Merit-less Merit Pay?
“Merit pay” is the other concept that reformers are hot about right now. You hear it slipped into op-ed pieces and discussions all over the place. “The number one most important factor that influences a child’s education is an effective teacher” is their refrain.
Not overcoming poverty. Not safety of the school environment. Not strong and inspiring curriculum. Not engaged parents or attentive kids. Nope. Teachers.
Et tu NPR?
Even the supposedly liberal National Public Radio has run stories recently that are obsessively focused on the faults of teachers at the strange omission of all other factors. Curiouser and curiouser. Is it a coincidence that NPR receives funding from the Bill and Melinda Gates Foundation and Teach for America – two enterprises that support charters and “education reform”?
Yet, a recent three-year experiment with “merit pay” in Texas has proven a failure.
In its “Bonus for Supe with a B-?”
Wrote Westneat: “But schools are not widget factories. Texas just spent $300 million on merit bonuses for teachers and saw no effect on student achievement. Or on teacher retention.
I bet the reason is because teachers generally aren’t in it for the money. Maybe fatter bonuses over years would have an effect on the talent pool. But a few thousand here or there is nibbling around the edges.”

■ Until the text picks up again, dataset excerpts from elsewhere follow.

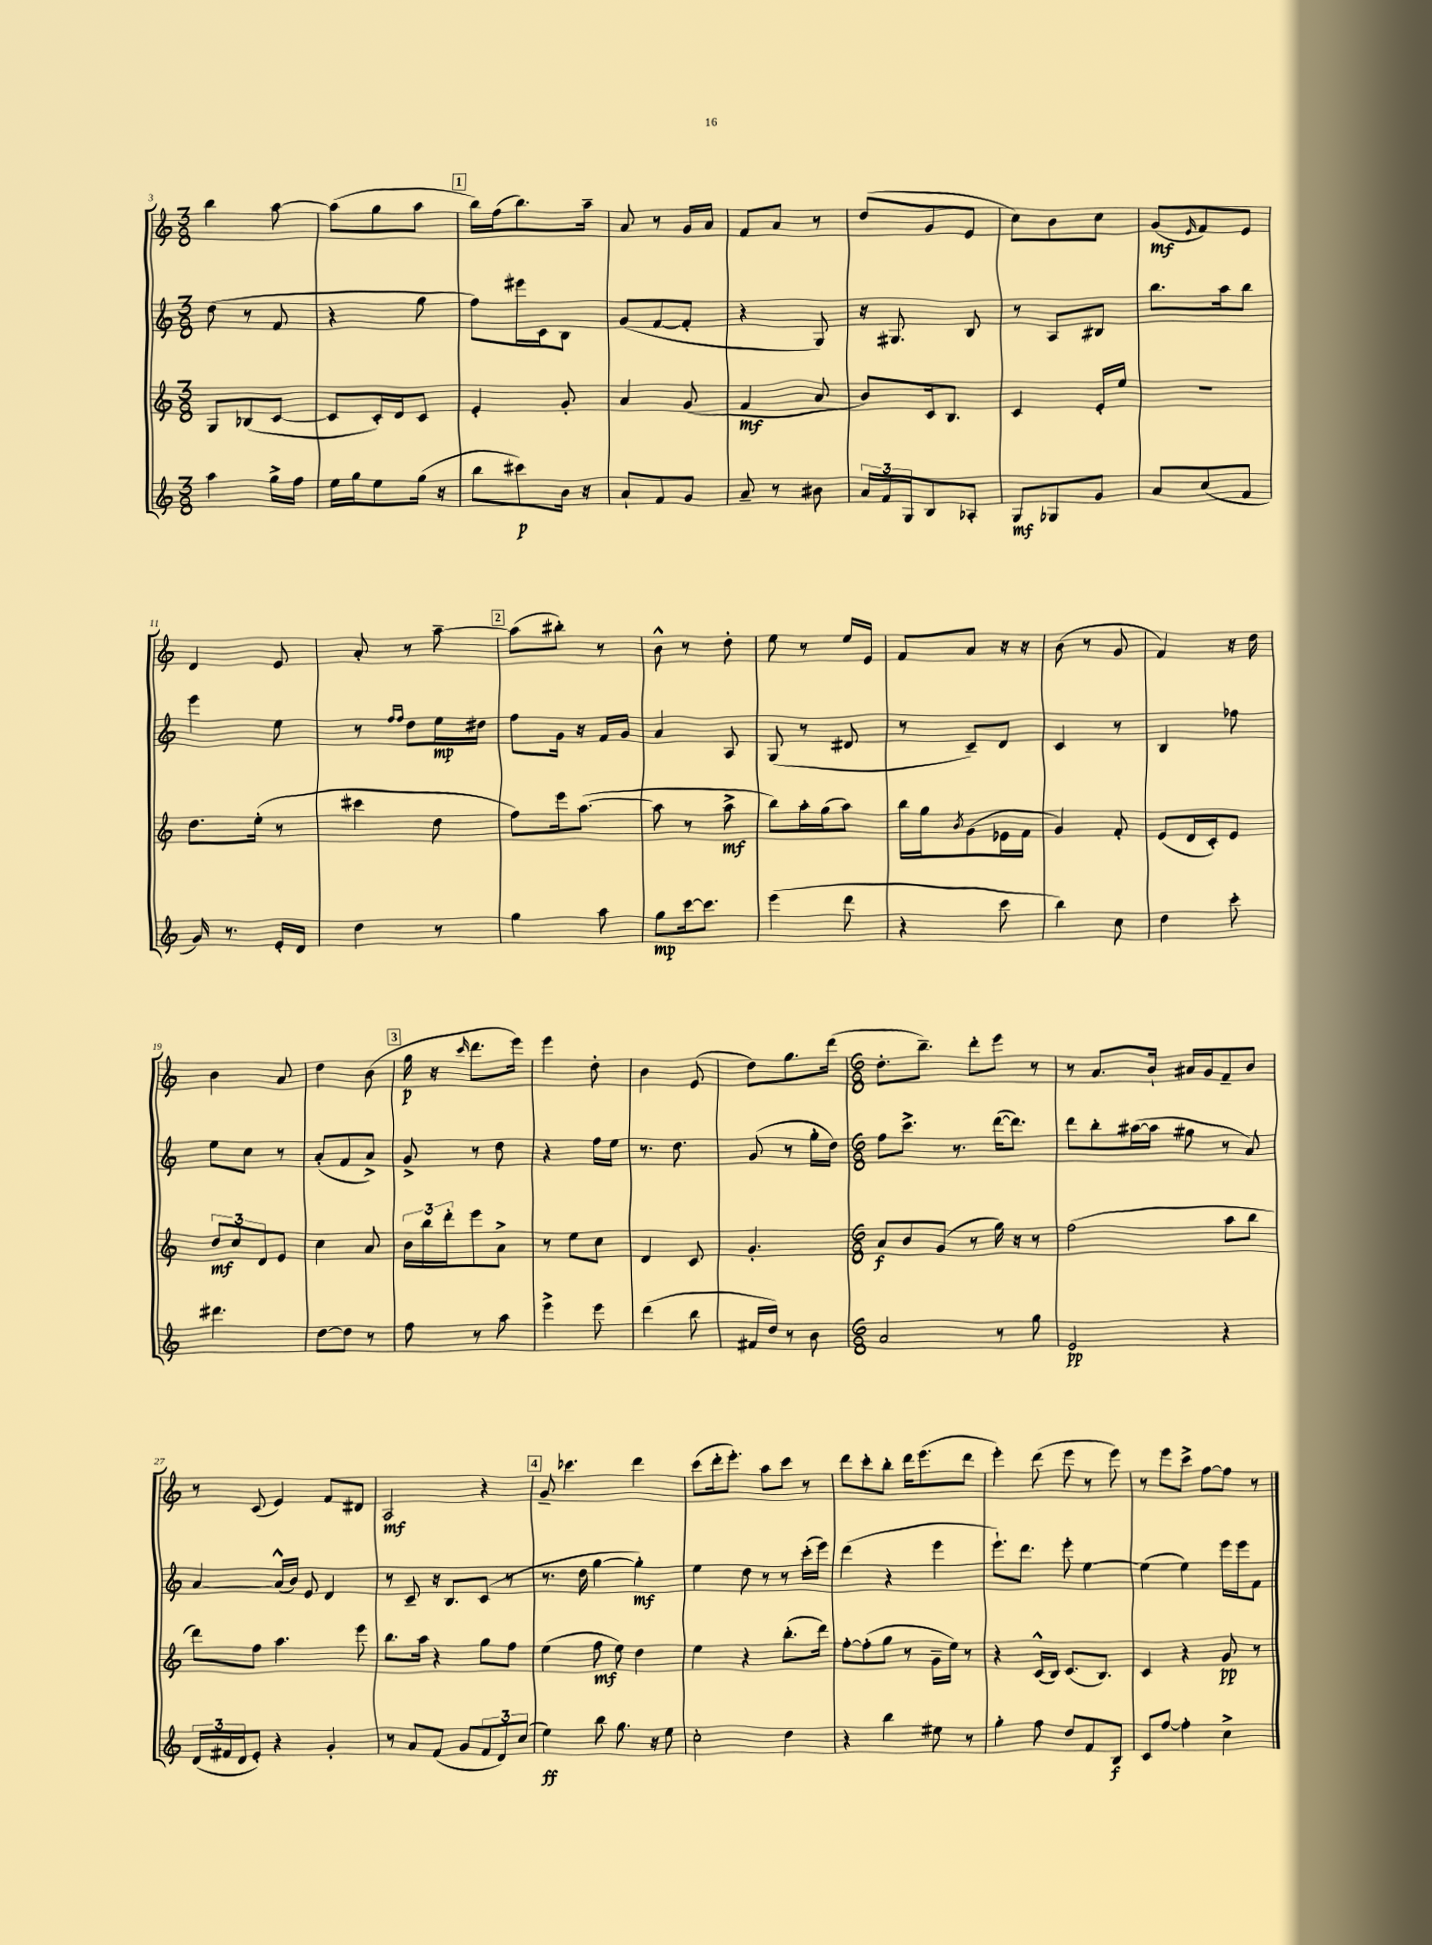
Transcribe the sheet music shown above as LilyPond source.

<<
\new StaffGroup <<
\new Staff = "s0" {
    \clef treble \key c \major \numericTimeSignature \time 3/8
    b''4 a''8~ |
    a''8( g''8 a''8 |
    \mark \markup { \box "1" } b''16) f''16( b''8.) a''16-- |
    a'8 r8 g'16 a'16 |
    f'8 a'8 r8 |
    d''8( g'8 e'8 |
    c''8) b'8 c''8 |
    g'8\mf( \grace { e'16 } f'8) e'8 |
    d'4 e'8 |
    a'8-. r8 a''8~-- |
    \mark \markup { \box "2" } a''8( bis''8-.) r8 |
    b'8-^ r8 d''8-. |
    e''8 r8 e''16 e'16 |
    f'8 a'8 r16 r16 |
    b'8( r8 g'8 |
    f'4) r16 d''16 |
    b'4 a'8 |
    d''4 b'8( |
    \mark \markup { \box "3" } g''16\p r16 \grace { c'''16 } d'''8. e'''16) |
    e'''4 d''8-. |
    b'4 e'8( |
    d''8) g''8. d'''16( |
    \numericTimeSignature \time 6/8 d''8.-. b''8.--) d'''8-. e'''8 r8 |
    r8 a'8. b'16-! ais'16 g'16 f'8-- b'8 |
    r8 c'8( e'4) f'8 dis'8 |
    a2\mf r4 |
    \mark \markup { \box "4" } g'8-- ces'''4. d'''4 |
    c'''8( d'''16-. e'''8.-.) a''8 c'''8 r8 |
    d'''8 c'''8-. b''8-. d'''16 e'''8.( d'''8 |
    e'''4-.) d'''8( e'''8 r8 e'''8) |
    r8 e'''8 c'''8-> f''8~ f''8 r8 \bar "|." |
}
\new Staff = "s1" {
    \clef treble \key c \major \numericTimeSignature \time 3/8
    d''8( r8 f'8 |
    r4 g''8 |
    \mark \markup { \box "1" } f''8) eis'''16 c'16 b8 |
    g'8( f'8~ f'8-. |
    r4 g8) |
    r16 gis8. b8 |
    r8 a8 bis8 |
    b''8. a''16 b''8 |
    e'''4 e''8 |
    r8 \grace { f''16 f''16 } d''8 e''16\mp dis''16 |
    \mark \markup { \box "2" } f''8 g'16 r16 f'16 g'16 |
    a'4 a8 |
    g8( r8 dis'8 |
    r8 c'8--) d'8 |
    c'4 r8 |
    b4 fes''8 |
    e''8 c''8 r8 |
    a'8-.( f'8 a'8->) |
    \mark \markup { \box "3" } g'8-> r8 d''8 |
    r4 f''16 e''16 |
    r8. d''8. |
    g'8( r8 g''16-. d''16) |
    \numericTimeSignature \time 6/8 f''8 c'''8.-> r8. d'''16~( d'''8.) |
    d'''8 b''8-. ais''16~( ais''16 gis''8 r8 a'8) |
    a'4~ a'16-^( b'16) e'8 d'4 |
    r8 c'8-- r16 b8. c'8( r8 |
    \mark \markup { \box "4" } r8. d''16 g''4~ g''4-.\mf) |
    e''4 d''8 r8 r8 c'''16-.( e'''16) |
    d'''4( r4 e'''4 |
    e'''8.-!) d'''8. e'''8-. e''4~ |
    e''4( e''4) e'''16 e'''16 f'8 \bar "|." |
}
\new Staff = "s2" {
    \clef treble \key c \major \numericTimeSignature \time 3/8
    g8 bes8( c'8~ |
    c'8 c'16-.) d'16 c'8 |
    \mark \markup { \box "1" } e'4-. g'8-. |
    a'4 g'8( |
    f'4\mf a'8 |
    b'8) c'16 b8. |
    c'4 e'16-. e''16 |
    R4. |
    d''8. e''16-.( r8 |
    cis'''4 d''8 |
    \mark \markup { \box "2" } f''8) e'''16 a''8.~( |
    a''8 r8 a''8->\mf |
    b''8) a''16-. g''16( a''8) |
    b''16 g''16 \acciaccatura { b'8 } g'8( ees'16 f'16 |
    g'4) f'8-. |
    e'8( d'16 c'16-.) e'8 |
    \tuplet 3/2 { d''8\mf c''8 d'8 } e'8 |
    c''4 a'8 |
    \mark \markup { \box "3" } \tuplet 3/2 { b'16 b''16 d'''16-. } e'''8 a'8-> |
    r8 e''8 c''8 |
    d'4 c'8 |
    g'4.-. |
    \numericTimeSignature \time 6/8 a'8\f b'8 g'8( r8 g''16) r16 r8 |
    f''2( a''8 b''8 |
    d'''8) f''8 a''4. e'''8 |
    b''8. a''16 r4 g''8 f''8 |
    \mark \markup { \box "4" } e''4( f''8\mf e''8) d''4 |
    e''4 r4 b''8.-.( d'''16) |
    f''8~-. f''8-.( g''8 r8 g'16-- e''16) r8 |
    r4 c'16-^( b16) c'8.( b8.) |
    c'4 r4 g'8\pp r8 \bar "|." |
}
\new Staff = "s3" {
    \clef treble \key c \major \numericTimeSignature \time 3/8
    a''4 g''16-> f''16 |
    e''16 g''16 e''8 g''16( r16 |
    \mark \markup { \box "1" } b''8 cis'''8\p) b'16 r16 |
    a'8-! f'8 g'8 |
    a'8-- r8 bis'8 |
    \tuplet 3/2 { a'16 f'16 g16 } b8 aes8-. |
    g8\mf ges8 g'8 |
    a'8 c''8( f'8 |
    g'16) r8. e'16-. d'16 |
    d''4 r8 |
    \mark \markup { \box "2" } g''4 a''8 |
    g''8\mp c'''16~ c'''8. |
    e'''4( d'''8 |
    r4 c'''8 |
    b''4) c''8 |
    d''4 c'''8-. |
    dis'''4. |
    d''8~ d''8 r8 |
    \mark \markup { \box "3" } f''8 r8 a''8 |
    e'''4-> e'''8 |
    d'''4( b''8 |
    fis'16 d''16) r8 b'8 |
    \numericTimeSignature \time 6/8 a'2 r8 g''8 |
    e'2\pp r4 |
    \tuplet 3/2 { d'16( fis'16 d'16 } e'8-.) r4 g'4-. |
    r8 a'8 f'8( g'8 \tuplet 3/2 { f'8 d'8) c''8( } |
    \mark \markup { \box "4" } e''4\ff) b''8 g''8. r16 e''8 |
    c''2-. d''4 |
    r4 b''4 eis''8 r8 |
    g''4-. f''8 d''8 f'8 b8\f |
    c'8 f''8~ f''4-. c''4-> \bar "|." |
}
>>
>>
\layout { \context { \Score currentBarNumber = #3 } }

In fact, the study found that teachers actually don’t tend to compete with each other, but work collaboratively and cooperatively.
Wrote Terrence Stutz in the Dallas Morning News: “Study: Texas’ teacher merit pay program hasn’t boosted student performance.”

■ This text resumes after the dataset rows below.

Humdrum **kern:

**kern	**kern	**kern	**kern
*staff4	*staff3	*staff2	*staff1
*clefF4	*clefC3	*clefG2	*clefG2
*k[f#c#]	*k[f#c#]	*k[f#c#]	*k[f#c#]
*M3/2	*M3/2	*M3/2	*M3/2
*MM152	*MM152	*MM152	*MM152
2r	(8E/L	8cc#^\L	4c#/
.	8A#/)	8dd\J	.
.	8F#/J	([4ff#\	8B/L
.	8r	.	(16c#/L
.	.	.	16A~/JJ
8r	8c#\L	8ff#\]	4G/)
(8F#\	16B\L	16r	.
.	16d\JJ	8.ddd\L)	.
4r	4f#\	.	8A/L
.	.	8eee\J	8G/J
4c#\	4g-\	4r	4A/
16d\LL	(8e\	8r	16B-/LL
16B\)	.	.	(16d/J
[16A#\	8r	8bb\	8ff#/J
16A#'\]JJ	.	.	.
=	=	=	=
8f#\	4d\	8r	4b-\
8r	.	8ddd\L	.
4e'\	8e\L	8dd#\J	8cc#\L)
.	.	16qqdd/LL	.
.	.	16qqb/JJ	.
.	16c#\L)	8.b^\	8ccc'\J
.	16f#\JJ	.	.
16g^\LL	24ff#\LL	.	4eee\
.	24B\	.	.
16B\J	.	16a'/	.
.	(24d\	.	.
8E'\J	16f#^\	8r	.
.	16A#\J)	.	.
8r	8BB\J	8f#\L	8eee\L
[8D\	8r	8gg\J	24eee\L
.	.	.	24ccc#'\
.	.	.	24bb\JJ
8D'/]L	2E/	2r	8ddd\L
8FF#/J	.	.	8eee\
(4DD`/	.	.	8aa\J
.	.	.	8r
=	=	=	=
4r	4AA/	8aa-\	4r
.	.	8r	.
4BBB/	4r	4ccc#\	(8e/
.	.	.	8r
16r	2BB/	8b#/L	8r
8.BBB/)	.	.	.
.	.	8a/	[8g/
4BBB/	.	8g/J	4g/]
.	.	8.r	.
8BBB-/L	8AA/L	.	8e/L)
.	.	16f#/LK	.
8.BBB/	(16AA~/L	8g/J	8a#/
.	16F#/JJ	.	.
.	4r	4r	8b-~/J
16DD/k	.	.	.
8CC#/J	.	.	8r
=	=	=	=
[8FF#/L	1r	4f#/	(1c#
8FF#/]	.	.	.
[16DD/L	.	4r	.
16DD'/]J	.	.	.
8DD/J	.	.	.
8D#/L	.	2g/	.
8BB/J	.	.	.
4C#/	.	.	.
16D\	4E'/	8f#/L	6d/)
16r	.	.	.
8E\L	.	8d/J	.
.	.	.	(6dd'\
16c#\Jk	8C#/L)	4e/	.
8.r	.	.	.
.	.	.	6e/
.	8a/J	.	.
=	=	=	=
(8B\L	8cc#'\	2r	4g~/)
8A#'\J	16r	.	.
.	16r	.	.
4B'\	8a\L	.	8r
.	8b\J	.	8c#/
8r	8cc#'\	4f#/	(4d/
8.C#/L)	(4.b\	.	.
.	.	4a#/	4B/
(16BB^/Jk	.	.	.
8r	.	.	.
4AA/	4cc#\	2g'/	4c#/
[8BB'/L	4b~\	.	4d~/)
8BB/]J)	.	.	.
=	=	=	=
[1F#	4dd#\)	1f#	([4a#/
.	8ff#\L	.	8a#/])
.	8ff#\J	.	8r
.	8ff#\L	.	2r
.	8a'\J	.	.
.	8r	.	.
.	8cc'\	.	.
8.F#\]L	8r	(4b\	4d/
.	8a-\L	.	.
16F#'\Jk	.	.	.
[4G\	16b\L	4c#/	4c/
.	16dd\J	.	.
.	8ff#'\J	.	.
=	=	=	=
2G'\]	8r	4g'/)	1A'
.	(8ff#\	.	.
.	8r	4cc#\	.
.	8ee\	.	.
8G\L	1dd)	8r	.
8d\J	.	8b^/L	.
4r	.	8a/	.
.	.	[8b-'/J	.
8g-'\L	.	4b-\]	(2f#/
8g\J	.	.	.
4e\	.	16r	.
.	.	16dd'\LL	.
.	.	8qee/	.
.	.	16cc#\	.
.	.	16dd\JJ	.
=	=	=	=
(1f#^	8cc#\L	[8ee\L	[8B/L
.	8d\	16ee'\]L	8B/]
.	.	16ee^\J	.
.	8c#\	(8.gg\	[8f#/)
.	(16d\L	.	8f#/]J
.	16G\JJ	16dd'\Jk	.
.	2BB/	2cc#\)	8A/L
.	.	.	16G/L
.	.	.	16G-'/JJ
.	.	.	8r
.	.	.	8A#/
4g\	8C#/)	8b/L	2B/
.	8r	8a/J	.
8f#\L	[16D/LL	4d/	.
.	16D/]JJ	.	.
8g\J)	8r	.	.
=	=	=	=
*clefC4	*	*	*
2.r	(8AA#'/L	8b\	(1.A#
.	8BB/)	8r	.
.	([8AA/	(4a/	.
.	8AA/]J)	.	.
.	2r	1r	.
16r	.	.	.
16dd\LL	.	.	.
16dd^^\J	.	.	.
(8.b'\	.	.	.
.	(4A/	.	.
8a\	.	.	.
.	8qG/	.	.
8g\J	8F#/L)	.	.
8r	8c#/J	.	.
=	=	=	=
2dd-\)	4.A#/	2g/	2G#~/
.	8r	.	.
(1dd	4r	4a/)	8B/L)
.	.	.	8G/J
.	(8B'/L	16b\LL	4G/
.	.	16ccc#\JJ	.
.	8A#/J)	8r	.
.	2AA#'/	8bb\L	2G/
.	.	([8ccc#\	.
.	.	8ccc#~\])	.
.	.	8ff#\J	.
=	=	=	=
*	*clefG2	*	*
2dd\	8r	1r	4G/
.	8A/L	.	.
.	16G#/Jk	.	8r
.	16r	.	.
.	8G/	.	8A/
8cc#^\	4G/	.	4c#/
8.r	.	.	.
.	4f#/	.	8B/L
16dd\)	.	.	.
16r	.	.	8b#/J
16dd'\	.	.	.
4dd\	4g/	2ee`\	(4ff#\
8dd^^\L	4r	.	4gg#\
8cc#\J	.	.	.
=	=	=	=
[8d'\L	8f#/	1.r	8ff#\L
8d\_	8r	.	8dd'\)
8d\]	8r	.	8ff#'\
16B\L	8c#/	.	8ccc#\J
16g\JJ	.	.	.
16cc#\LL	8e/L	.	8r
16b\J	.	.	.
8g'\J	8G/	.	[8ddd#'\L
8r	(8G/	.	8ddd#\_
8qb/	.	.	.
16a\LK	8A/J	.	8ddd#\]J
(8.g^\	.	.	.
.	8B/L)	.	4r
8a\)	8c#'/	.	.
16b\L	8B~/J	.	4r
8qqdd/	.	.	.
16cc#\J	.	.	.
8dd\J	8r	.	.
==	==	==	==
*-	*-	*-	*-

Or as the Schools Matter blog reports, Arne Duncan is promoting failure: “Duncan’s BTTF (Bribe to the Flop).”
“Not only is no one excited, but most believe that none of 4.3 percent of the 2.5% of the corporate bailout will improve education or close the achievement gap or accomplish any of the blah-blah about competitive global economies. What it will likely do is continue shrinking school curriculums into the box built by the U. S. Chamber of Commerce, weaken the teaching profession and teacher unions, make test scores even more high stakes and certainly more high profit, and solidify the education industry as the dominant voice for urban school matters in America. That’s pretty good bang for your buck, or some excellent leveraging, as Bill [Gates] and Eli [Broad] might chuckle.
And all of it is going full steam ahead despite what the preponderance of evidence tells us about these proposals.”

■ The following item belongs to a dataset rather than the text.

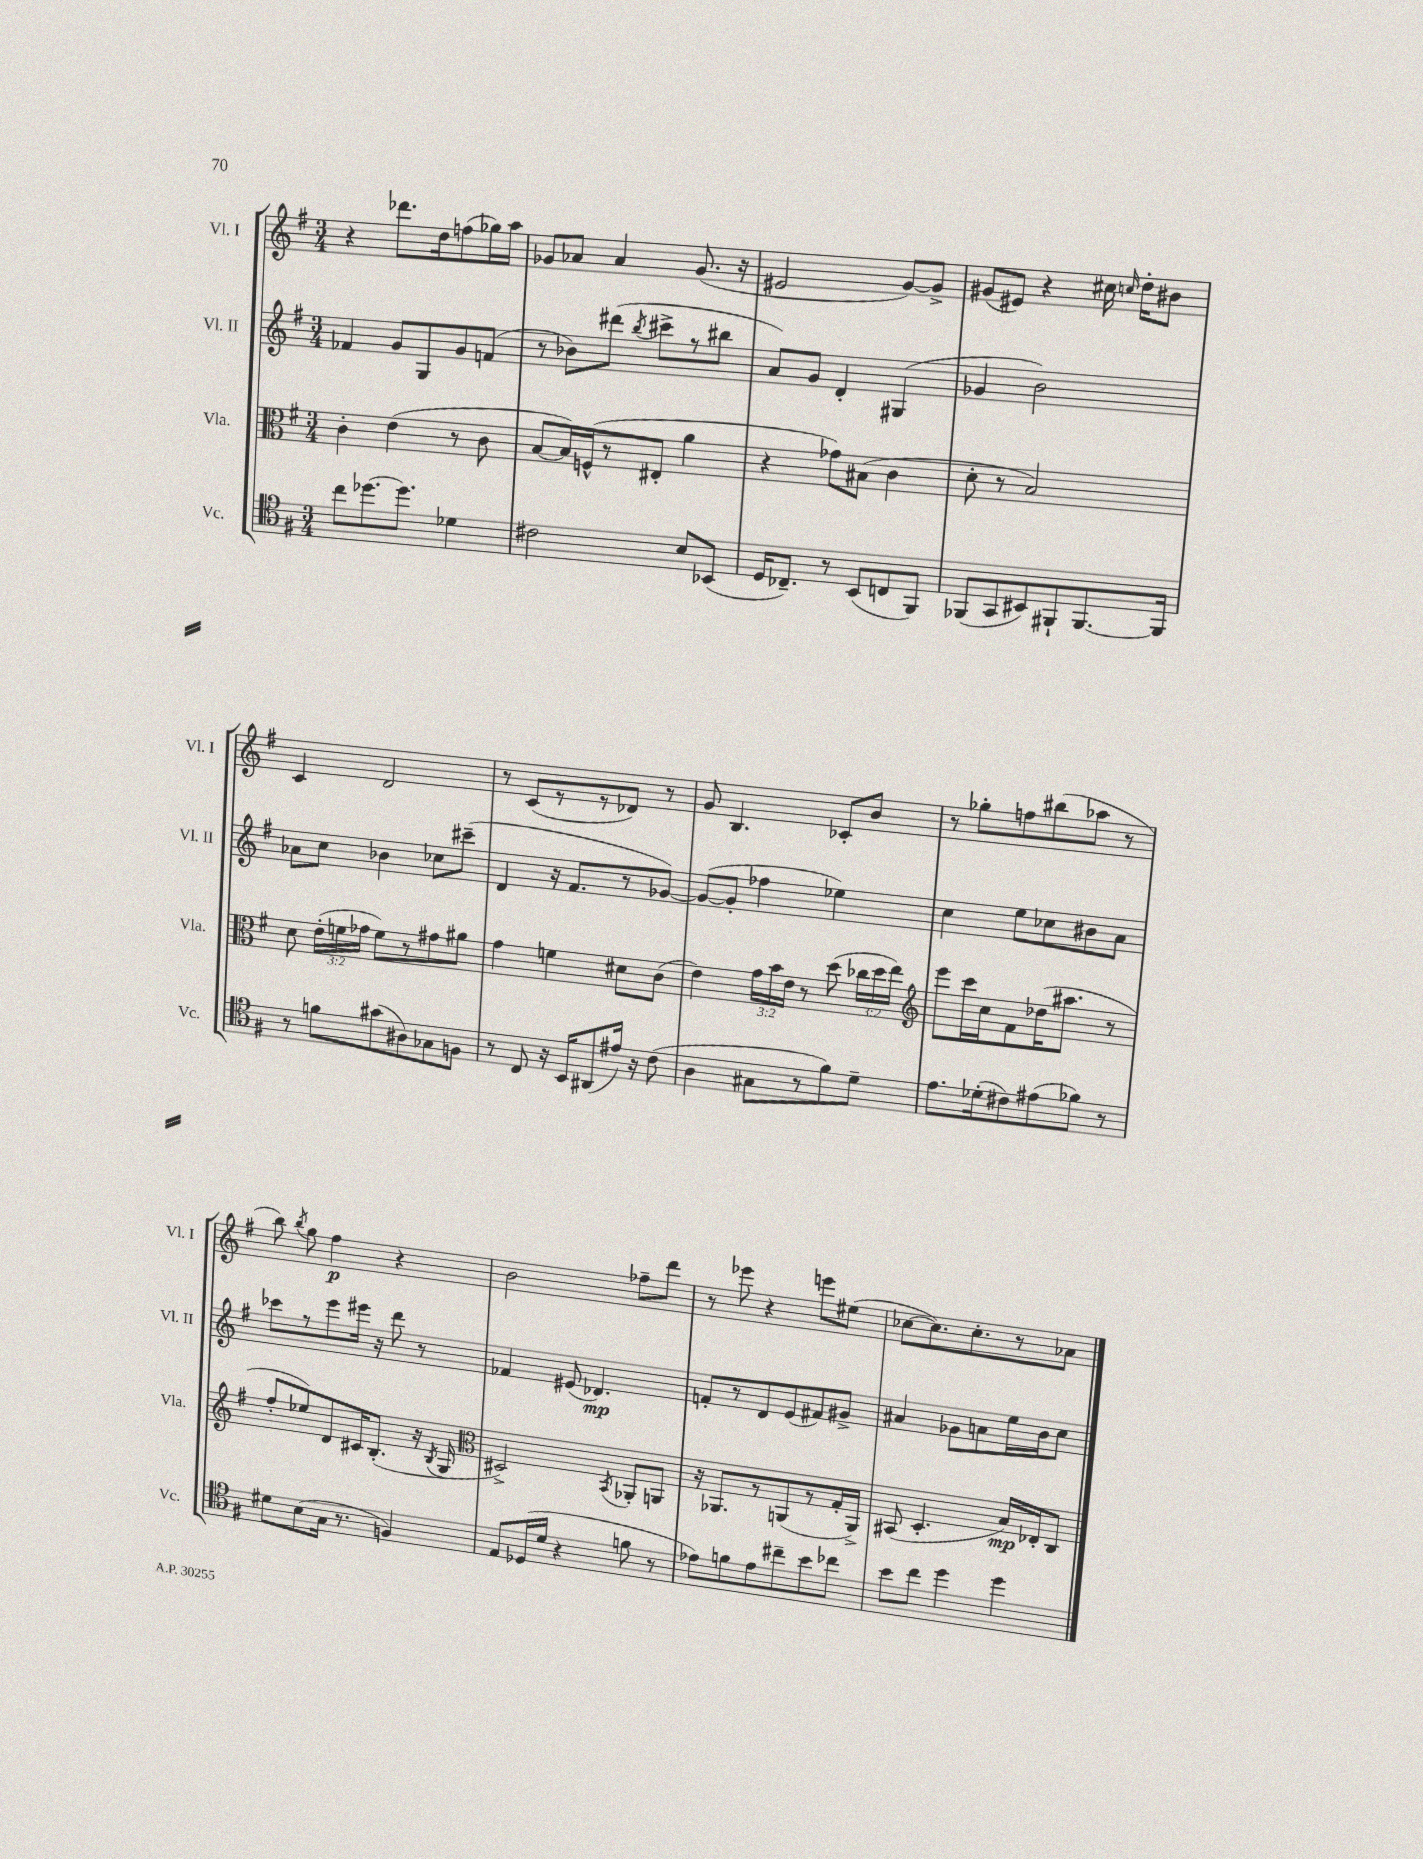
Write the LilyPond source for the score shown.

“In the earlier study, which was conducted by researchers from the National Center on Performance Incentives at Vanderbilt University, we learned that, when given a say, teachers tend to be remarkably egalitarian. They favor relatively modest awards and spread them widely.
In the new study, released just this month by the same group of researchers, we learn whether the pay incentives for teachers translated to any improvements in their students’ test scores. The answer, in a word, is no. The third-year findings indicate that, overall, the program had a “weakly positive, negative, or negligible effect on student test-score gains.”
And the Education in Texas blog offered some details on the unequal distribution of bonuses under merit pay, back in April 2008. (See “Why I’m Not Impressed by Merit Pay Schemes”).
So it would seem that two key pillars of “education reform” are toppling under the weight of their own failure.
Clearly this is good reason for parents and school districts in states that may be tempted to vie for Race to the Top money to say, “Wait a minute? Why should we change our laws and schools in order to adopt failed ‘solutions’?”
Indeed, why should public school communities allow their federal or state government to dictate that they “fix” their public schools with false “solutions” like private charters and “merit pay”?